School Number of places: 100 FT, 24 PT
The law school campus, situated in the centre of Newcastle, houses state-of-the-art facilities including WiFi throughout, several mock courtrooms and a popular student café– all part of a £106m redevelopment in 2007.
In addition to the usual three-year LLB, the law school also offers a four-year exempting law degree that incorporates the academic LLB and professional BPTC course for students who know early that the Bar is for them. As a result, full and part-time BPTC students study alongside undergraduates. BPTC students can also study towards an LLM in Advanced Legal Practice, which they can now do during a two year joint-programme, in which both the BPTC and LLM are taught side by side. The standard LLM 'top-up' option is still available as well. Ten scholarships, each worth £2,000, are available each year.
Full-timers normally attend four days a week, with Friday designated as a research day. Practitioner evenings are also timetabled in, with members of the Bar speaking on recent developments and offering careers advice. Part-time students can attend on a Monday, Tuesday or Thursday. The majority of students studying the BPTC at Northumbria come from the region, and there's more than a handful of international students thrown into the mix as well. Around 90% of staff are barristers, of which a large majority still practise, helping to keep the course current.
The school prides itself on its pastoral care and every student is assigned a guidance tutor with whom they regularly meet. The school’s experienced careers service organises networking events with local chambers and practitioners, group marshalling and a mentoring scheme with alumni. Mock pupillage interviews and a CV workshop on the induction programme should also steer students in the right direction.

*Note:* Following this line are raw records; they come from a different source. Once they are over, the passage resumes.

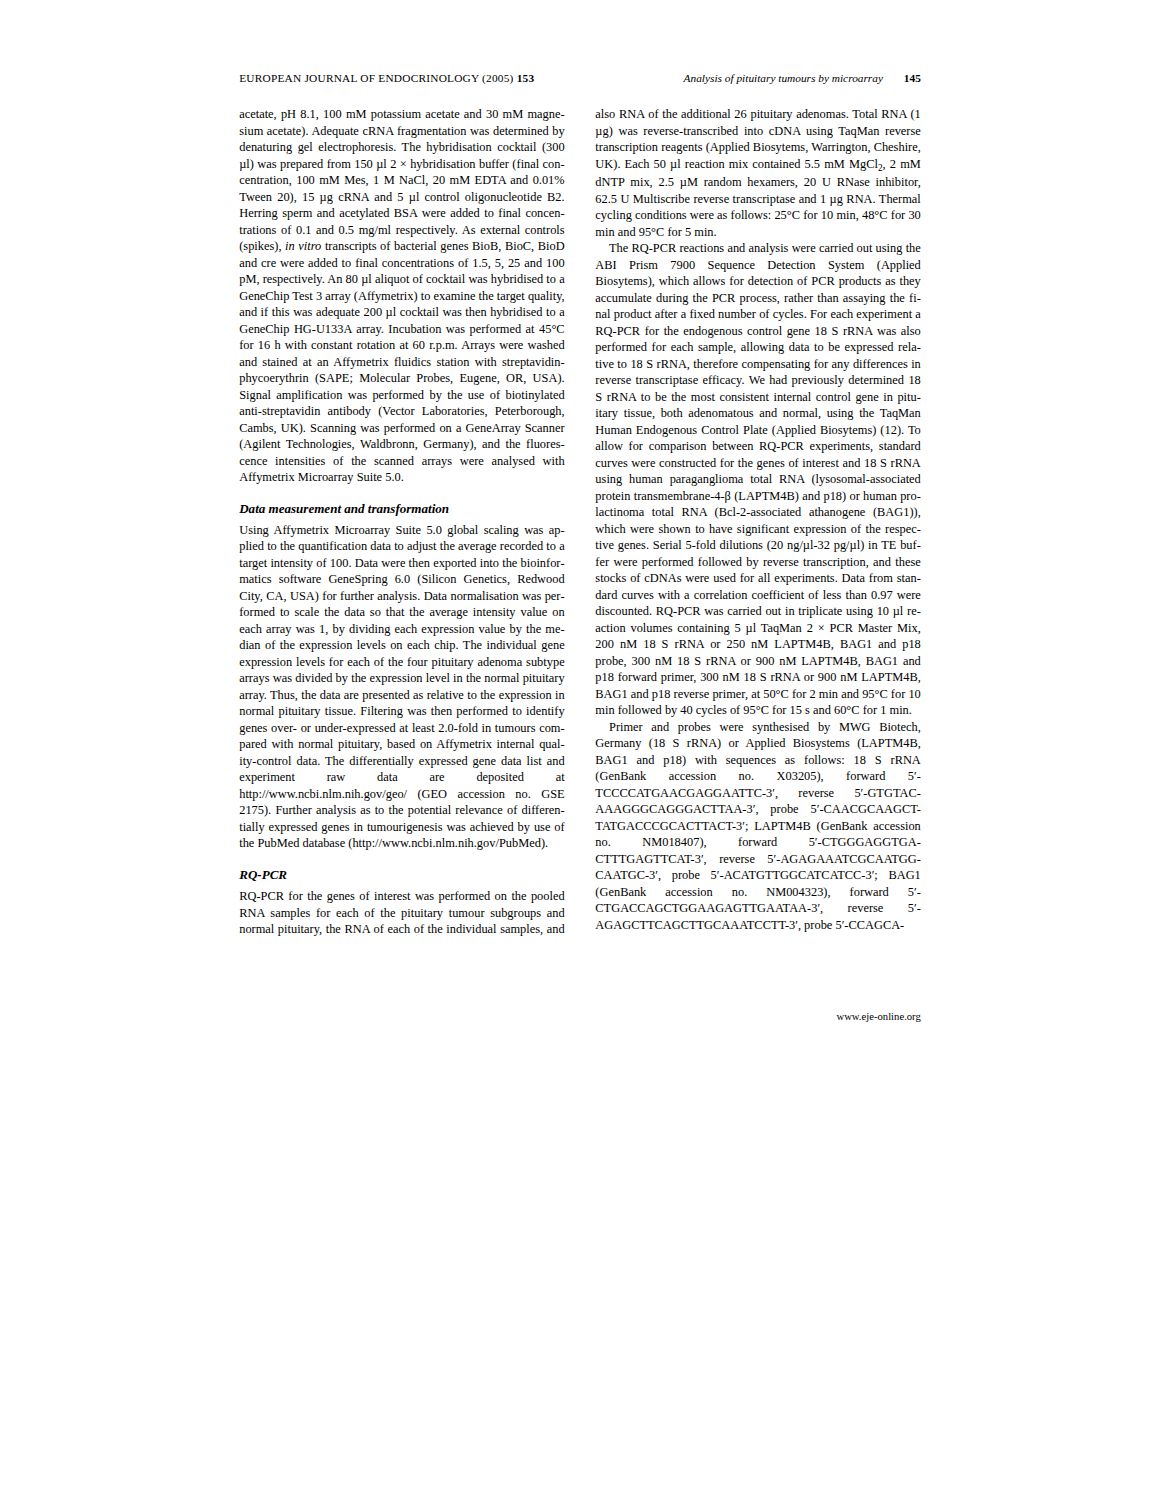European Journal of Endocrinology (2005) 153
Analysis of pituitary tumours by microarray 145
acetate, pH 8.1, 100 mM potassium acetate and 30 mM magnesium acetate). Adequate cRNA fragmentation was determined by denaturing gel electrophoresis. The hybridisation cocktail (300 µl) was prepared from 150 µl 2 × hybridisation buffer (final concentration, 100 mM Mes, 1 M NaCl, 20 mM EDTA and 0.01% Tween 20), 15 µg cRNA and 5 µl control oligonucleotide B2. Herring sperm and acetylated BSA were added to final concentrations of 0.1 and 0.5 mg/ml respectively. As external controls (spikes), in vitro transcripts of bacterial genes BioB, BioC, BioD and cre were added to final concentrations of 1.5, 5, 25 and 100 pM, respectively. An 80 µl aliquot of cocktail was hybridised to a GeneChip Test 3 array (Affymetrix) to examine the target quality, and if this was adequate 200 µl cocktail was then hybridised to a GeneChip HG-U133A array. Incubation was performed at 45°C for 16 h with constant rotation at 60 r.p.m. Arrays were washed and stained at an Affymetrix fluidics station with streptavidin-phycoerythrin (SAPE; Molecular Probes, Eugene, OR, USA). Signal amplification was performed by the use of biotinylated anti-streptavidin antibody (Vector Laboratories, Peterborough, Cambs, UK). Scanning was performed on a GeneArray Scanner (Agilent Technologies, Waldbronn, Germany), and the fluorescence intensities of the scanned arrays were analysed with Affymetrix Microarray Suite 5.0.
Data measurement and transformation
Using Affymetrix Microarray Suite 5.0 global scaling was applied to the quantification data to adjust the average recorded to a target intensity of 100. Data were then exported into the bioinformatics software GeneSpring 6.0 (Silicon Genetics, Redwood City, CA, USA) for further analysis. Data normalisation was performed to scale the data so that the average intensity value on each array was 1, by dividing each expression value by the median of the expression levels on each chip. The individual gene expression levels for each of the four pituitary adenoma subtype arrays was divided by the expression level in the normal pituitary array. Thus, the data are presented as relative to the expression in normal pituitary tissue. Filtering was then performed to identify genes over- or under-expressed at least 2.0-fold in tumours compared with normal pituitary, based on Affymetrix internal quality-control data. The differentially expressed gene data list and experiment raw data are deposited at http://www.ncbi.nlm.nih.gov/geo/ (GEO accession no. GSE 2175). Further analysis as to the potential relevance of differentially expressed genes in tumourigenesis was achieved by use of the PubMed database (http://www.ncbi.nlm.nih.gov/PubMed).
RQ-PCR
RQ-PCR for the genes of interest was performed on the pooled RNA samples for each of the pituitary tumour subgroups and normal pituitary, the RNA of each of the individual samples, and also RNA of the additional 26 pituitary adenomas. Total RNA (1 µg) was reverse-transcribed into cDNA using TaqMan reverse transcription reagents (Applied Biosytems, Warrington, Cheshire, UK). Each 50 µl reaction mix contained 5.5 mM MgCl2, 2 mM dNTP mix, 2.5 µM random hexamers, 20 U RNase inhibitor, 62.5 U Multiscribe reverse transcriptase and 1 µg RNA. Thermal cycling conditions were as follows: 25°C for 10 min, 48°C for 30 min and 95°C for 5 min.
The RQ-PCR reactions and analysis were carried out using the ABI Prism 7900 Sequence Detection System (Applied Biosytems), which allows for detection of PCR products as they accumulate during the PCR process, rather than assaying the final product after a fixed number of cycles. For each experiment a RQ-PCR for the endogenous control gene 18 S rRNA was also performed for each sample, allowing data to be expressed relative to 18 S rRNA, therefore compensating for any differences in reverse transcriptase efficacy. We had previously determined 18 S rRNA to be the most consistent internal control gene in pituitary tissue, both adenomatous and normal, using the TaqMan Human Endogenous Control Plate (Applied Biosytems) (12). To allow for comparison between RQ-PCR experiments, standard curves were constructed for the genes of interest and 18 S rRNA using human paraganglioma total RNA (lysosomal-associated protein transmembrane-4-β (LAPTM4B) and p18) or human prolactinoma total RNA (Bcl-2-associated athanogene (BAG1)), which were shown to have significant expression of the respective genes. Serial 5-fold dilutions (20 ng/µl-32 pg/µl) in TE buffer were performed followed by reverse transcription, and these stocks of cDNAs were used for all experiments. Data from standard curves with a correlation coefficient of less than 0.97 were discounted. RQ-PCR was carried out in triplicate using 10 µl reaction volumes containing 5 µl TaqMan 2 × PCR Master Mix, 200 nM 18 S rRNA or 250 nM LAPTM4B, BAG1 and p18 probe, 300 nM 18 S rRNA or 900 nM LAPTM4B, BAG1 and p18 forward primer, 300 nM 18 S rRNA or 900 nM LAPTM4B, BAG1 and p18 reverse primer, at 50°C for 2 min and 95°C for 10 min followed by 40 cycles of 95°C for 15 s and 60°C for 1 min.
Primer and probes were synthesised by MWG Biotech, Germany (18 S rRNA) or Applied Biosystems (LAPTM4B, BAG1 and p18) with sequences as follows: 18 S rRNA (GenBank accession no. X03205), forward 5′-TCCCCATGAACGAGGAATTC-3′, reverse 5′-GTGTAC-AAAGGGCAGGGACTTAA-3′, probe 5′-CAACGCAAGCT-TATGACCCGCACTTACT-3′; LAPTM4B (GenBank accession no. NM018407), forward 5′-CTGGGAGGTGA-CTTTGAGTTCAT-3′, reverse 5′-AGAGAAATCGCAATGG-CAATGC-3′, probe 5′-ACATGTTGGCATCATCC-3′; BAG1 (GenBank accession no. NM004323), forward 5′-CTGACCAGCTGGAAGAGTTGAATAA-3′, reverse 5′-AGAGCTTCAGCTTGCAAATCCTT-3′, probe 5′-CCAGCA-
www.eje-online.org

The school runs an “award winning” Student Law Office, which is usually a part of the exempting law degree, but BPTC students are also welcomed to get involved in it during the ‘option’ phase of the course: “It's actively encouraged that they do, but students tend to shy away from it because it's so hard!” Here, students take on live cases, researching, preparing and even presenting them in court on behalf of clients. The law school’s ‘Grey Society’ organises a mix of social and serious activities from pub crawls to a law ball and sports to mock trials and mooting competitions.